State citrus growers have started planting seedless Murcotts and Clementines to regain lost market share, Nelson said, hitting 25,000 acres last year. Citrus Mutual adds up the acreage of different varieties every two years, Nelsen said, and he expects the state will register 35,000 to 40,000 acres of these seedless types when they finish the next count in February.

The dispute started to make it into the local news in 2004 when Paramount Citrus, a large grower operating in Kern and Tulare counties, threatened to sue beekeepers. But Nelsen said the dispute goes back to at least the 1977 Citrus/Bee Protection Act, a law that among other things limits to use of pesticides in citrus groves to protect bees.

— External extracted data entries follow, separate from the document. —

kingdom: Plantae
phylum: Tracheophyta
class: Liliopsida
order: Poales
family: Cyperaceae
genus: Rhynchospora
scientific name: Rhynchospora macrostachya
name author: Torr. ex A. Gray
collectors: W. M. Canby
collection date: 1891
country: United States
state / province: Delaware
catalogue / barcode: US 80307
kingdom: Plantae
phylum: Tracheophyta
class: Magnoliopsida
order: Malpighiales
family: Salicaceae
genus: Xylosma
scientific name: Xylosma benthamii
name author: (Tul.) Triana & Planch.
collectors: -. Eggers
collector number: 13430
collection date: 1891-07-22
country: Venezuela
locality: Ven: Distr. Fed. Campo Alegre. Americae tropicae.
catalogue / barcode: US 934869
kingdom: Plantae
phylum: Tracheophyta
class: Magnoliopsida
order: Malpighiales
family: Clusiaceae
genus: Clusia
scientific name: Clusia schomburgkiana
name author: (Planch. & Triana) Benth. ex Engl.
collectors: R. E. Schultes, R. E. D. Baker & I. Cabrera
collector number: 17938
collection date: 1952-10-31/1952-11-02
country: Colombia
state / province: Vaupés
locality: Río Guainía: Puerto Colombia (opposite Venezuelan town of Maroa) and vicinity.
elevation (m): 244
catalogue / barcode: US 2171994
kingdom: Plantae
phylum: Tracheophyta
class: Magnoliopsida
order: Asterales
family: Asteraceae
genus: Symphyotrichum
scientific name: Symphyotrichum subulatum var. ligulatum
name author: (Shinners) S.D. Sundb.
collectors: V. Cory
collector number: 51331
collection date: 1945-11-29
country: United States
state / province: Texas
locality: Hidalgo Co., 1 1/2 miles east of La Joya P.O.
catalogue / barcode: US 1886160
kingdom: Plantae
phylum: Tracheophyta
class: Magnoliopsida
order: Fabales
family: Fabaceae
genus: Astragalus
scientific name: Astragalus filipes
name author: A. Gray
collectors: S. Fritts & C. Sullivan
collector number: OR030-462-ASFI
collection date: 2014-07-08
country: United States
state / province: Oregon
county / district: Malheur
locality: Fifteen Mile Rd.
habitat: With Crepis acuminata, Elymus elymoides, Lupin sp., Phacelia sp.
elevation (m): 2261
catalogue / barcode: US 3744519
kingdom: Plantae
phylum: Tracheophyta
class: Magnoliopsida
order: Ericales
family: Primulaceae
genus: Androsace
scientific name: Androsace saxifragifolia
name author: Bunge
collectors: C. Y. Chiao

A single bee colony can have a foraging radius of four miles, creating a 50-square-mile feeding area. By this standard, California’s resident bee colonies could cover an area seven times the United States. But many of these bees are squeezed in to the same four counties–Fresno, Kern, Madera and Tulare–that dominate California’s citrus crop.

Many other crops are grown there, as well, and the bees are there because those farmers want them. Many beekeepers make most of their money off of pollination fees, said Gene Brandi, legislative director for the Beekeepers Association. According to figures provided by UC Davis, beekeepers in Tulare County made $122 million from pollination fees in 2005, compared to $40 million in income from honey.

“This is the first time there has ever been a bill to ban bees from any crop,” Brandi said.

But he added that he expects the bills to pass “in some form,” especially since it passed out of the Assembly on a 76-0 vote in May. The sides have been trying to negotiate a number of issues, including a potential call to concentrate seedless crops in certain areas. Citrus Mutual’s Nelsen said that his group offered to plant flowers on fallow group away from citrus crops in order to give bees a place to eat, but were rebuffed. Both sides say they are seeking to prevent the dispute from getting any worse.

“You’re gonna have a real battle out here if we don’t develop a coexistence program,” Nelsen said.